▸ **TEXT EXTRACT**
----
In our last post, we discussed how recent advances in AI and ML can be used for good and bad. In this installment, I’ll explain why it’s so easy for security vulnerabilities to make their way into the wild, and which steps to take to protect ourselves.
The security tradeoff
Large computer systems are a combination of many elements that need protection. Login and credential systems, cryptographic algorithms that protect data, digital rights management in a media player – these are all important. But security comes at a price.
Security means tradeoffs. For armored cars, security might mean added weight and decreased mobility, and for computer systems it could be performance or even usability.
Security engineers will make sure that the important stuff gets at least one layer of protection but, to quote professional light-heavyweight boxer Willie Pastrano, “It’s the punch you don’t see coming that knocks you out.”
Why this matters for ML
Machine learning excels at the ‘what you didn’t see coming.’ It’s a problem in a lot of domains because people want (and expect) results that make sense from a human perspective. Machines aren’t human and therefore do not suffer (or benefit) from our preconceived notions.
Instead, an ML-based approach to problem solving often means trying things most people would never consider. For security analysts, this can make ML a particularly effective tool.
Protecting yourself
The Achilles heel of all ML systems is that they need ready access to data; there needs to be something to generate the data for the algorithms to process. In this case, the system being attacked, or at least a simulation of it, such as a digital twin.
In the movie Star Wars, the protagonist Rebels were able to find a critical vulnerability in the Empire’s brand-new battle station – the Death Star. This zero-day security flaw was exposed because the Rebels had access to the full plans to the Death Star. While a work of fiction, this isn’t that different from how an AI was able to discover a bug in the 1980s Q-Bert (allowing it to break all previous high scores). In both cases, an obscure flaw was revealed through careful analysis of sensitive intellectual property, such as the Q-Bert ROM and a faithful emulation of the game hardware.
Restricting and preventing access to the inner workings of a system is a critical step in protecting systems from ML-assisted adversaries.
Limiting access
A 2016 paper titled ‘Stealing Machine Learning Models via Prediction APIs’ demonstrated how easy it is to use ML to replicate services using ML. A year later, researchers at the Georgia Institute of Technology demonstrated how ML can be used to replicate a video game just by watching it being played.
Machine learning assisted ‘lifting’ works because automated systems act like a person who has been injected with truth serum, happily giving away all their secrets by answering hundreds of thousands of questions. With access to these question and answer pairs, it’s not overly difficult to use ML to replicate the system that produces them, even if the system is a complex simulation or an industrial process.
In addition to traditional forms of access control which can help limit how much data can be collected by an adversary, more advanced methods like anomaly detection help detect unusual usage patterns. A simple example of an unusual pattern would be a bot trying to learn what makes your service tick by making an unusually high number of requests. In this way, AI can help distinguish between someone legitimately using your system, and someone who is interrogating it.
----
▸ **TASK REQUIREMENTS**
In the article on machine learning and security, what is named as the Achilles heel of all ML systems?

▸ **RECORDED INFORMATION**
----
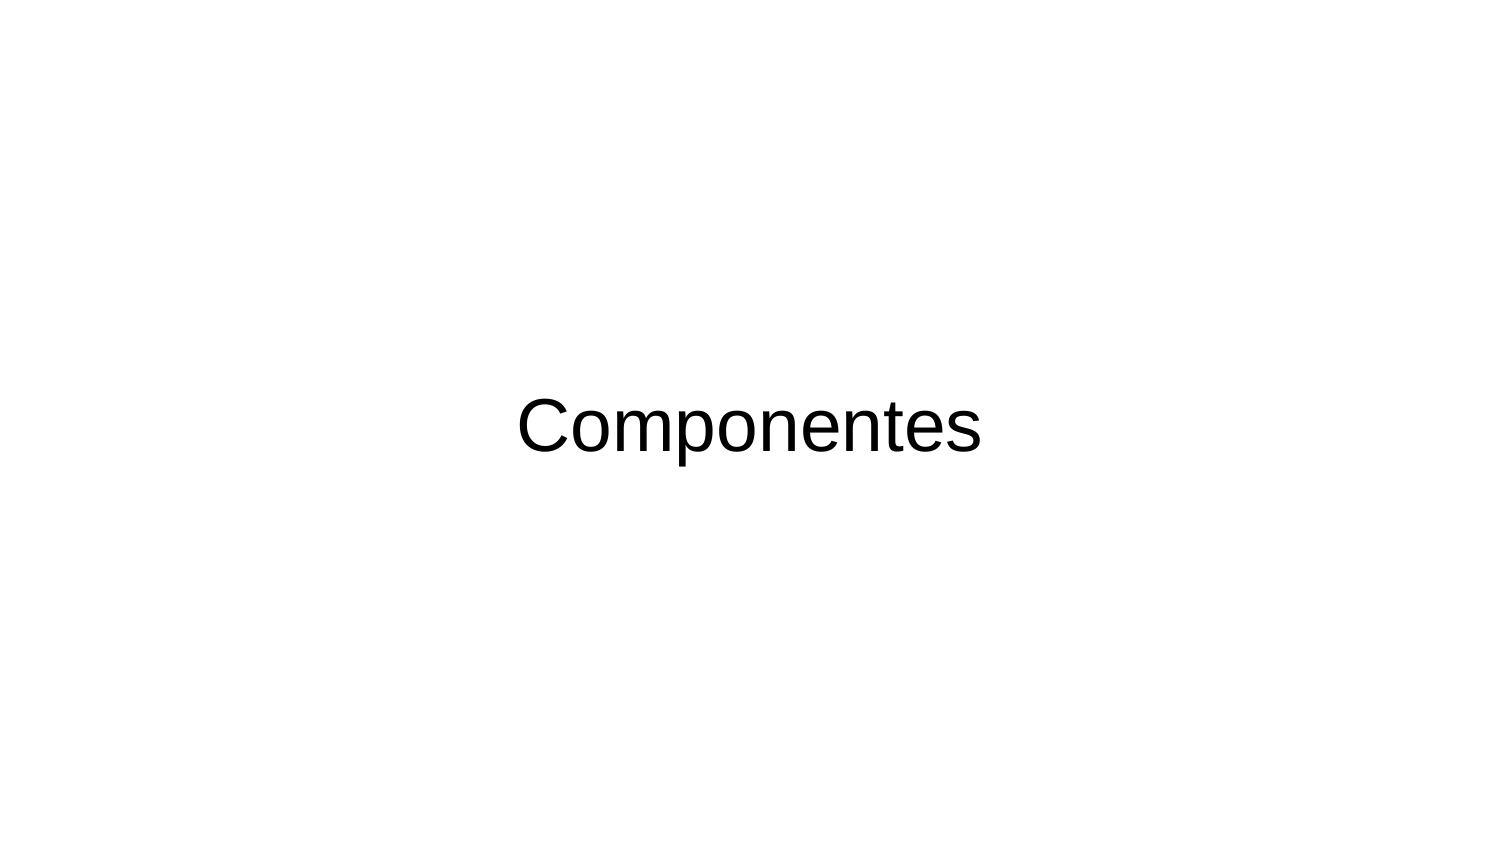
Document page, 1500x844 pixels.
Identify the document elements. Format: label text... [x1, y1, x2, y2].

title Componentes [51, 352, 1449, 491]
----
▸ **ANSWER TO THIS TASK**
They need ready access to data.